Il est évident que ces dérèglements affectent l'agriculture. Le sucre et le riz, qui font partie des plus importantes cultures en Inde, mais aussi dans d'autres pays de la région dont le climat est largement influencé par la mousson comme la Thaïlande, les Philippines ou l'Indonésie, ont besoin d'eau (surtout le riz) pour se développer. Ces cultures sont donc très dépendantes de la mousson qui apporte en moyenne 86% des précipitations annuelles à l'Inde. Une variation de 14% vers le bas de la mousson affecte ainsi l'agriculture de la 2° puissance économique continentale. Qui plus est, l'Inde est un des greniers du monde. Le riz et le sucre font partie des denrées les plus consommées sur Terre et un déficit des pluies entraîne presque automatiquement une onde de choc agricole, économique, et humaine pour de nombreuses populations de notre planète. Ainsi, l'Afrique est une grande consommatrice de riz. Au niveau global, le riz est l'aliment de 3.5 milliards d'être humains, soit la moitié de la population mondiale. A cause du déficit agricole prévu, il se peut que le niveau de consommation dépasse le niveau de production. Spéculations, hausse des prix, "émeutes de la faim" pourraient resurgir.

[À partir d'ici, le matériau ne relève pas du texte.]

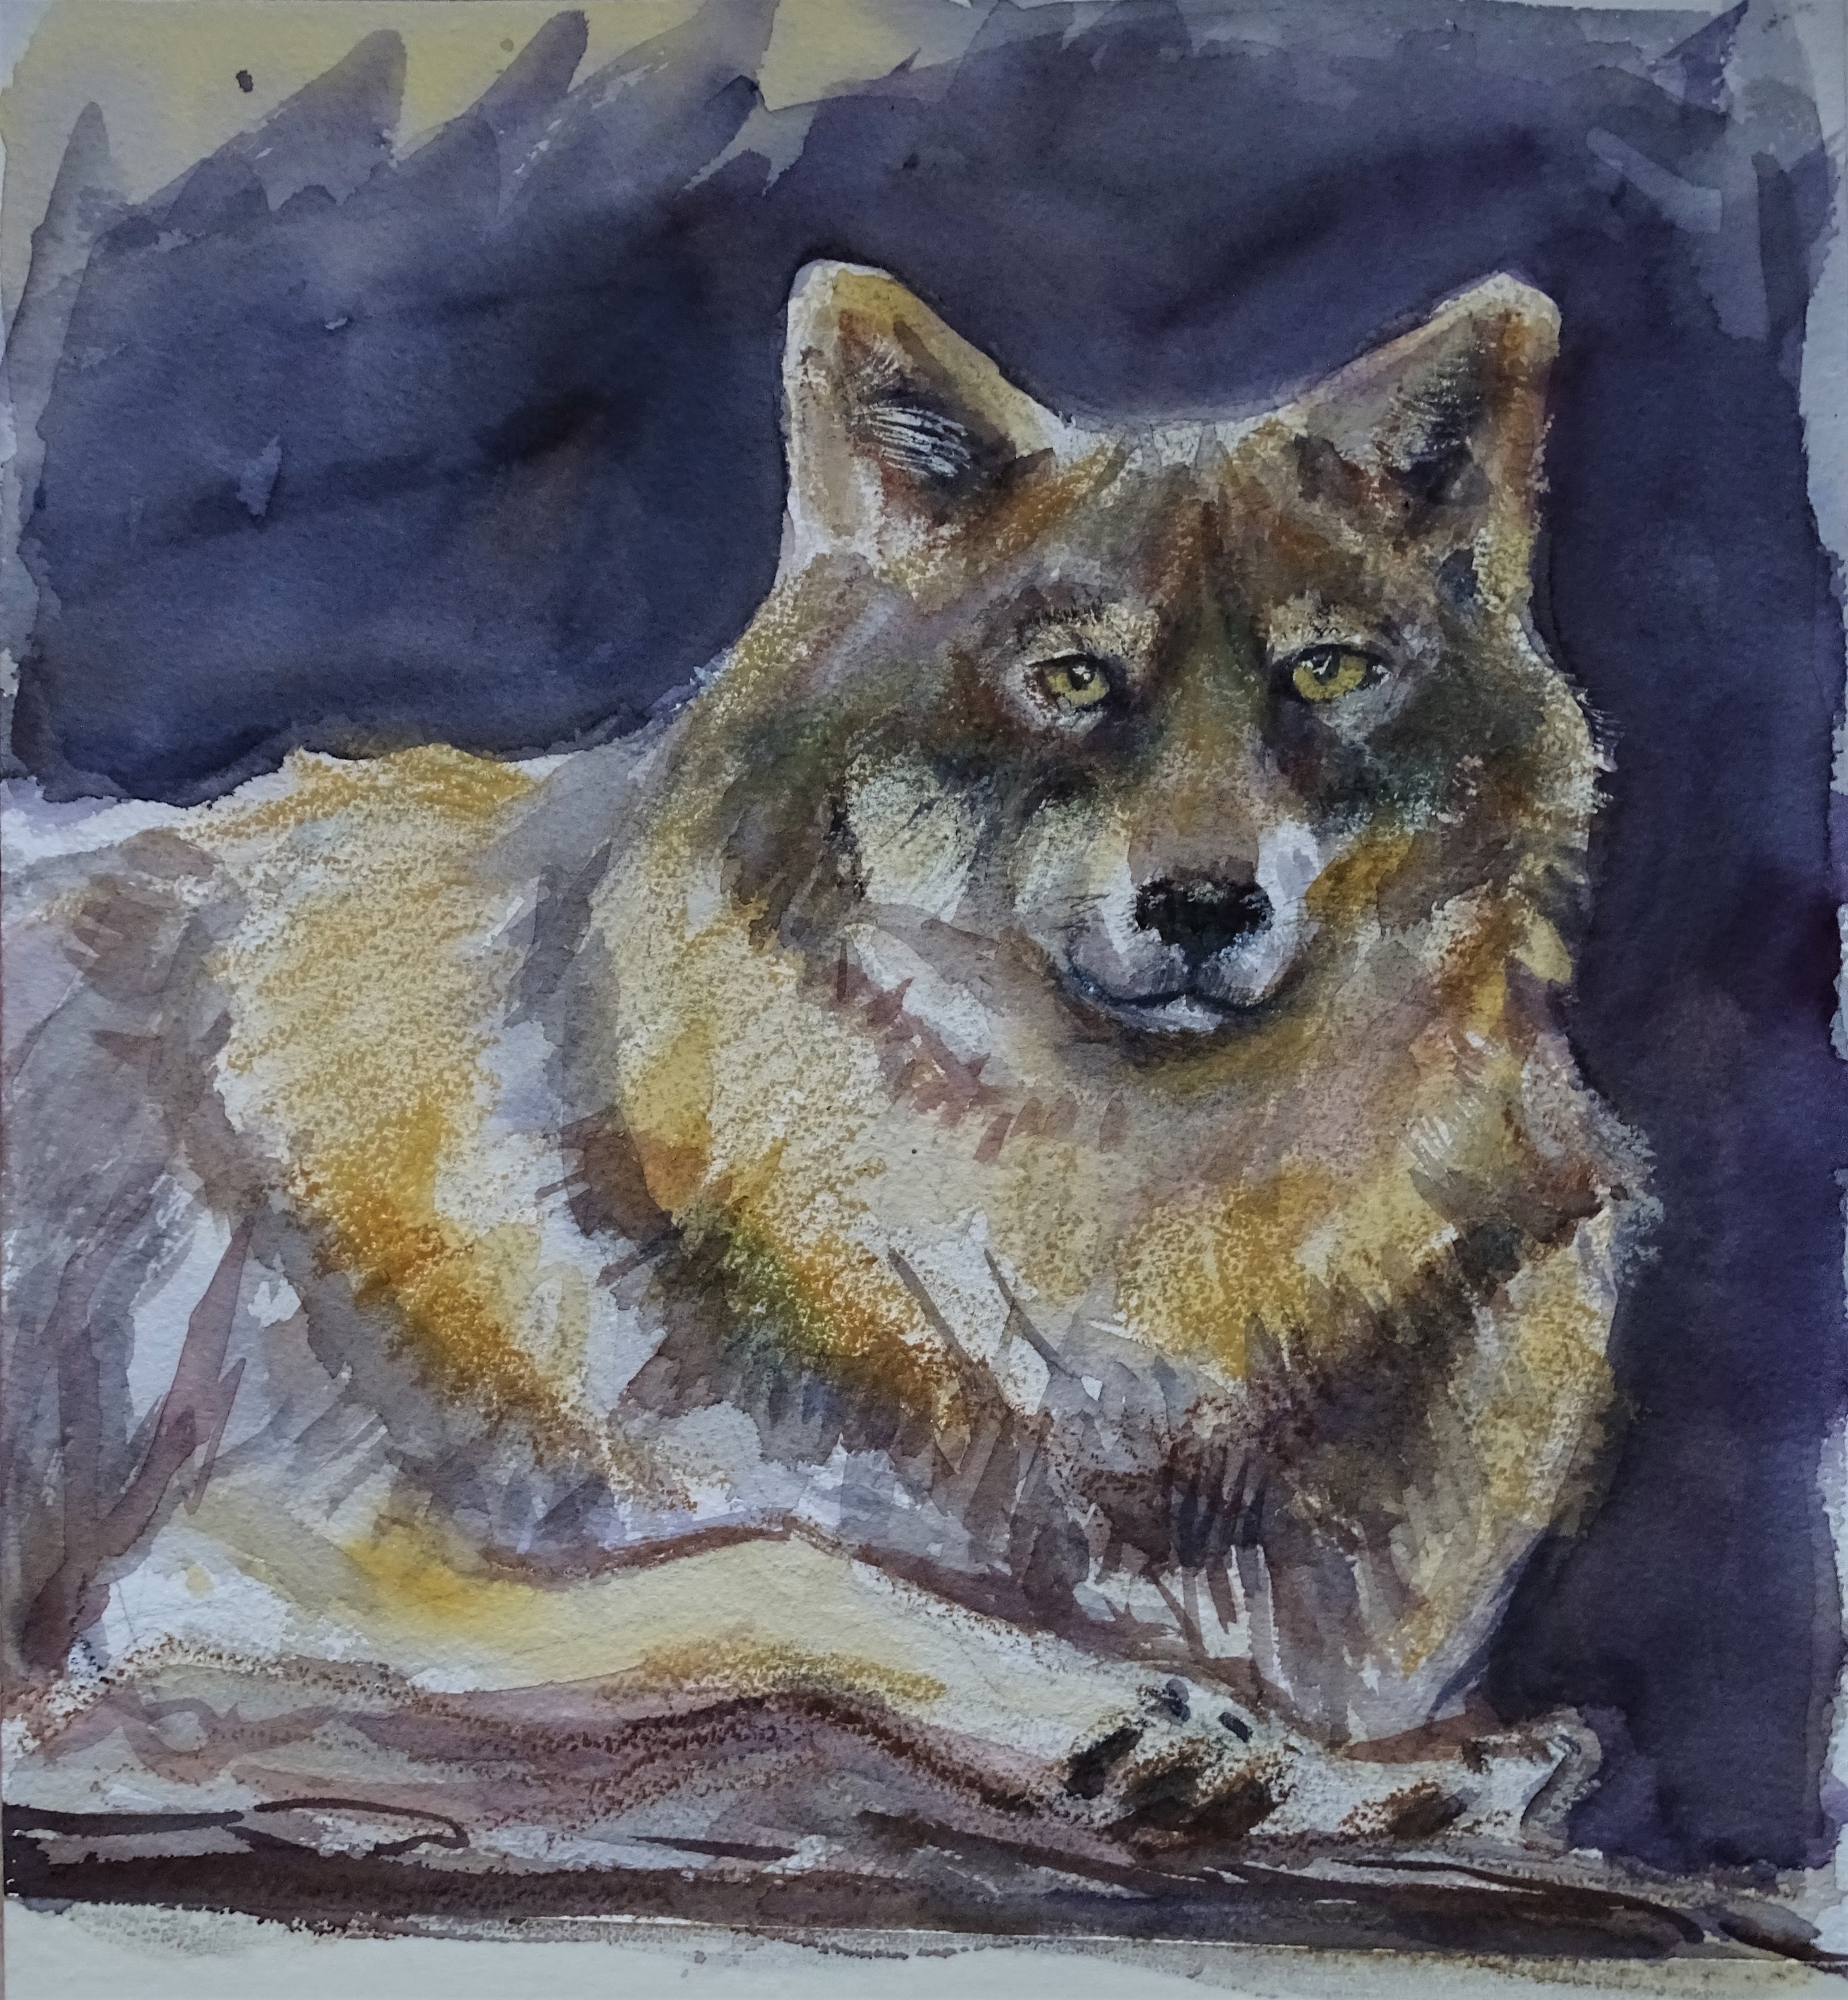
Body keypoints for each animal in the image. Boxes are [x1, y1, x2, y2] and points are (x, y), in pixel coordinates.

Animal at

Aujourd'hui, El Nino est un phénomène climatique de mieux en mieux compris. Nous connaissons ses causes, ses conséquences, et nous avons le souvenir des images de 1997 et 1998 où sécheresses, inondations, et tempêtes ont balayé la planète. Le déficit de la mousson indienne que nous avons enregistré ces dernières semaines est une conséquence directe de El Nino, même si la mécanique de la mousson est complexe. Alors que nous écrivons, des centaines de millions de personnes s'apprêtent à être affectées par ce dérèglement aux conséquences multiples. Espérons que cette meilleure compréhension de El Nino permette de juguler ces conséquences et de trouver des solutions à de possibles futurs troubles et drames.